“Chronic Illness” & Being “Sick”: Disempowering Language?

People sometimes criticize me for saying I have a chronic illness or calling myself sick. They tell me it’s disempowering, that I’m being negative and limiting myself. I get the pop psychology behind the critiques and understand it may be helpful for many people to shed these labels. For me, however, it was crucial to embrace them.

I grew up believing I could do anything if I put my mind to it, that I could push through anything and succeed with hard work. For my first 13 years with chronic migraine, I did just that. I was laid up by “bad headaches” at times (sometimes for weeks at a time), but mostly I took drugs and soldiered on. Then the migraines got so bad that I could no longer pretend I was OK.

I felt like such a failure. Not only did I have horrendous head pain every day, I thought I was to blame for the changes in my life. I thought if I had been strong enough or worked hard enough, I would be able to live a normal life.

Many years later, I can tell you I was wrong. It took me a long time to believe that. First, I had to deprogram myself from all the brainwashing I’d done. Before I could do that, I had to open my eyes to the fact that I had a disabling illness. I had to accept that I had done nothing wrong and I had not failed. I had to believe it was possible for an illness – even one that included headache as the primary symptom – to be debilitating. I had to see that, while I could influence my health, it was ultimately beyond my control.

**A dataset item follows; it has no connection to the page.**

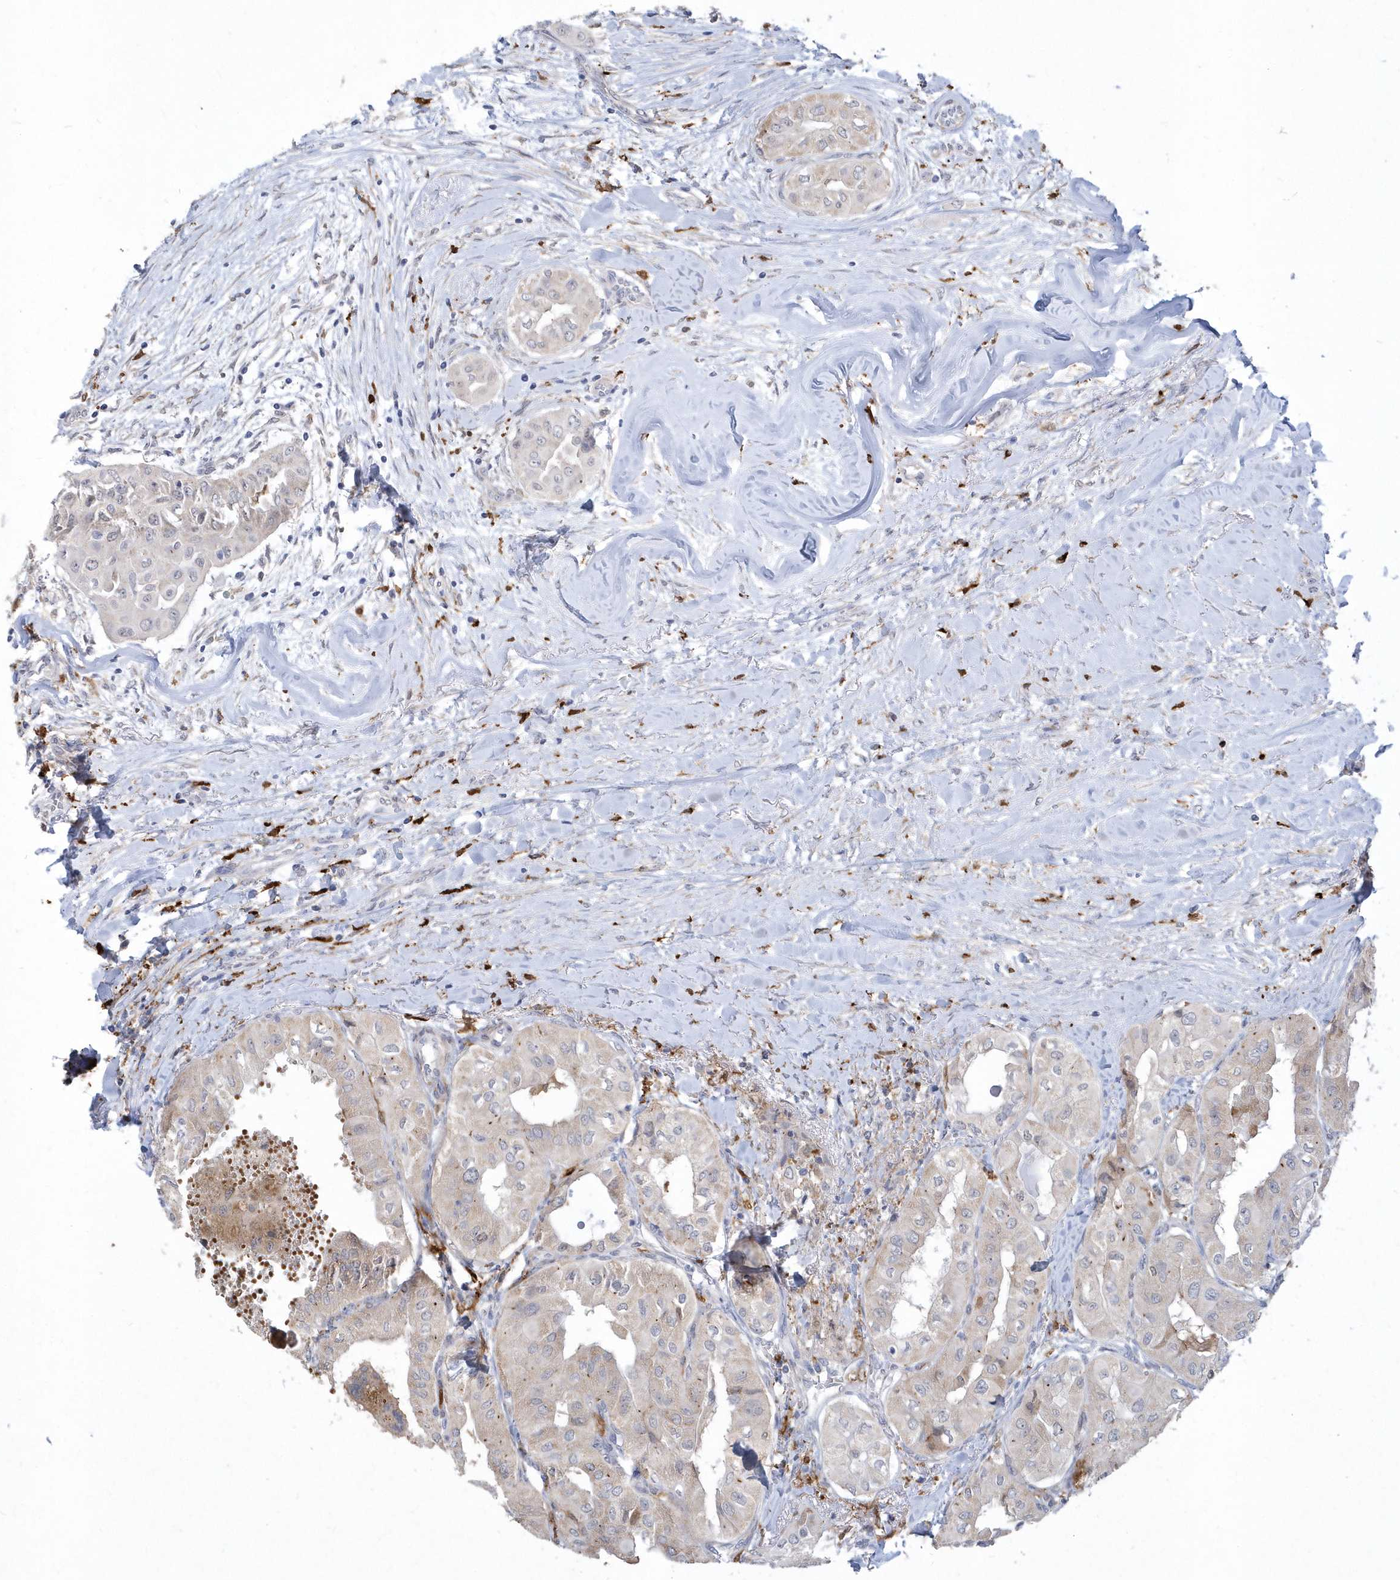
{"staining": {"intensity": "negative", "quantity": "none", "location": "none"}, "tissue": "thyroid cancer", "cell_type": "Tumor cells", "image_type": "cancer", "snomed": [{"axis": "morphology", "description": "Papillary adenocarcinoma, NOS"}, {"axis": "topography", "description": "Thyroid gland"}], "caption": "Immunohistochemistry photomicrograph of human papillary adenocarcinoma (thyroid) stained for a protein (brown), which reveals no staining in tumor cells.", "gene": "TSPEAR", "patient": {"sex": "female", "age": 59}}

So, it’s been important for me to acknowledge that I can’t do some things because of migraine. It’s been vital for me to accept that migraine can be incapacitating. It’s been necessary to see my “failures” not as my own failings, but as a natural consequence of severe illness.

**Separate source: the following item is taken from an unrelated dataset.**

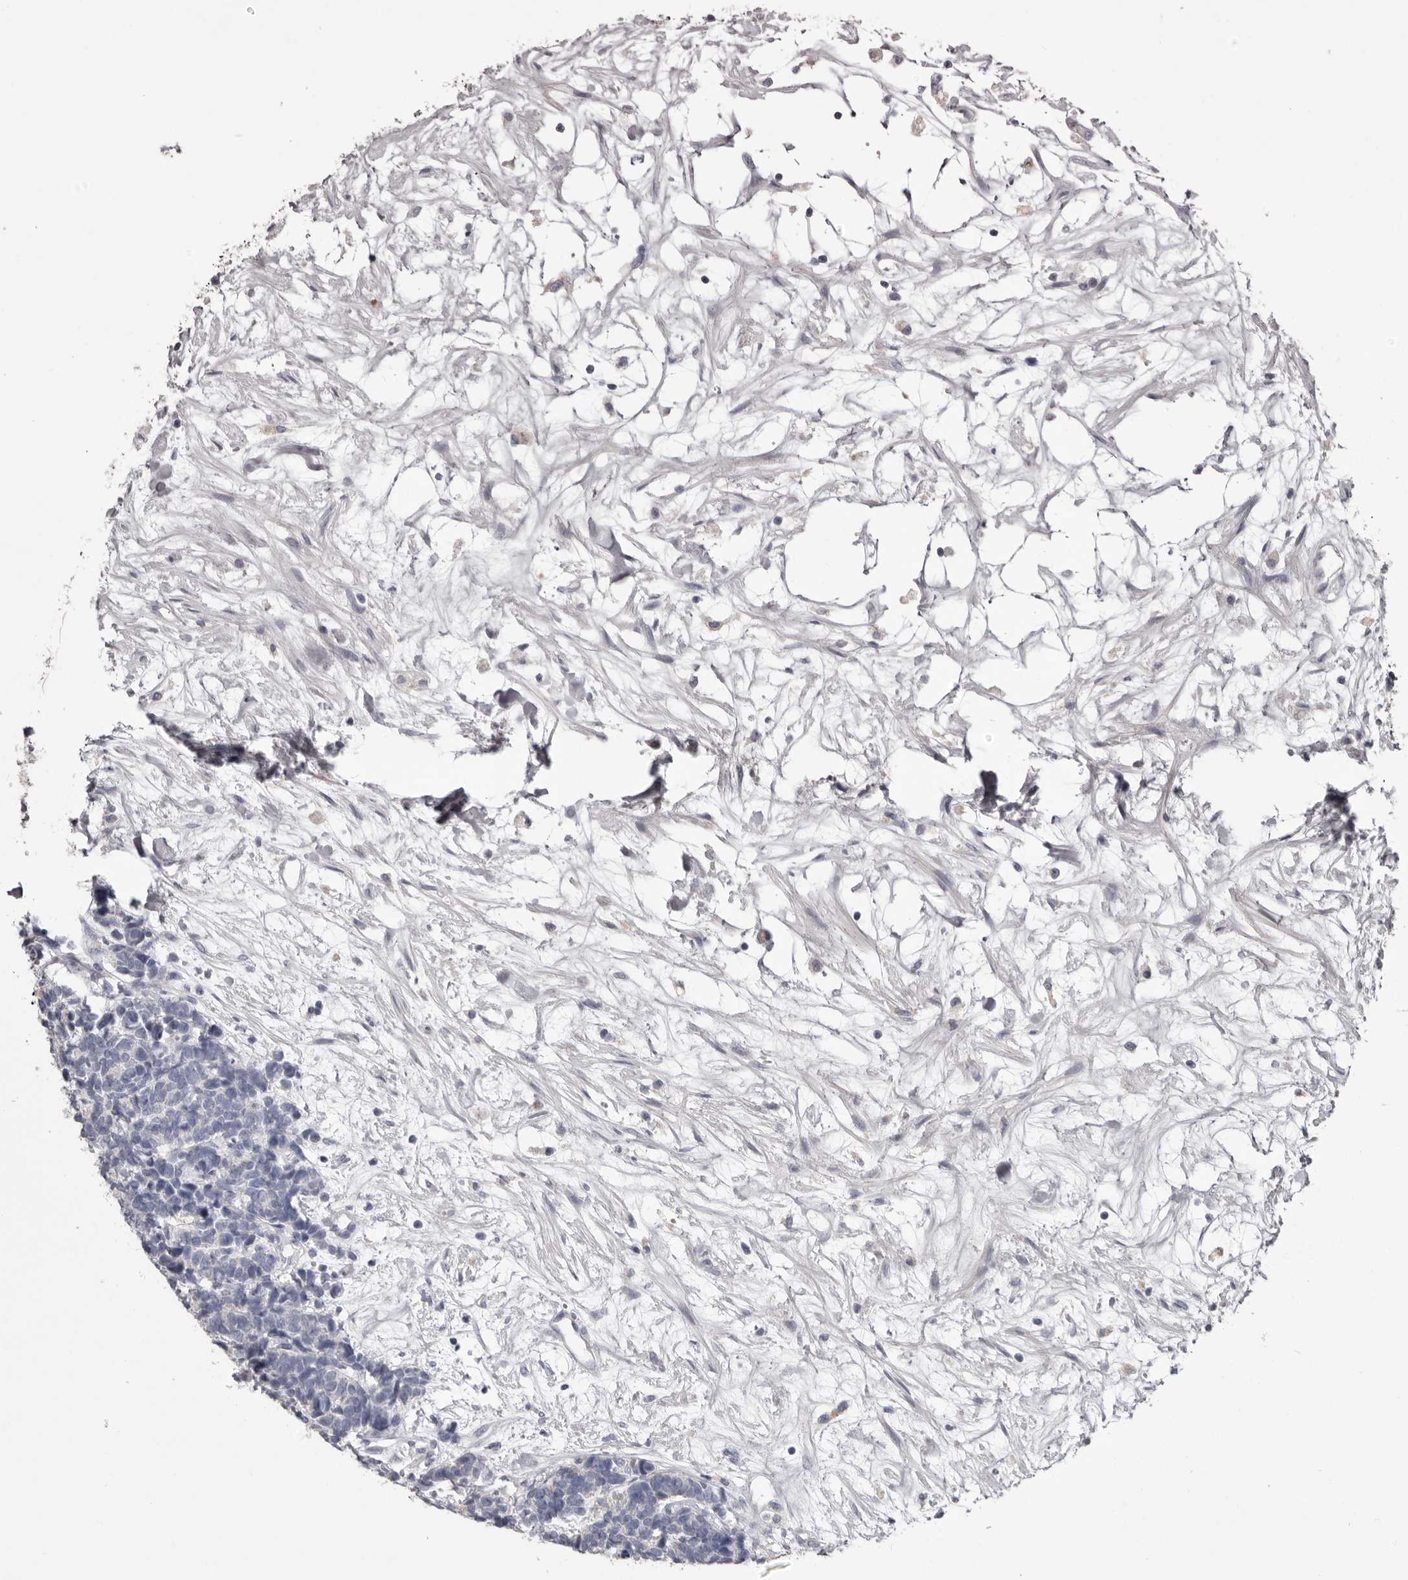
{"staining": {"intensity": "negative", "quantity": "none", "location": "none"}, "tissue": "carcinoid", "cell_type": "Tumor cells", "image_type": "cancer", "snomed": [{"axis": "morphology", "description": "Carcinoma, NOS"}, {"axis": "morphology", "description": "Carcinoid, malignant, NOS"}, {"axis": "topography", "description": "Urinary bladder"}], "caption": "DAB (3,3'-diaminobenzidine) immunohistochemical staining of carcinoma shows no significant staining in tumor cells.", "gene": "LPAR6", "patient": {"sex": "male", "age": 57}}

Despite what some people read into my language choices, I do not see myself as a victim. I do not seek pity. I do not believe migraine has ruined my life. I do not solely identify with illness (it’s part of me, but by no means all of me). My ego does not rest on having a chronic illness or being sick.

Maybe some people do have their identities intertwined with illness and need to shake it off to become psychologically healthy. That’s not me. Validating my experiences and emotions – rather than ignoring reality – has let me find peace in life with illness. That sense of peace was maddeningly elusive in the years I denied the truth.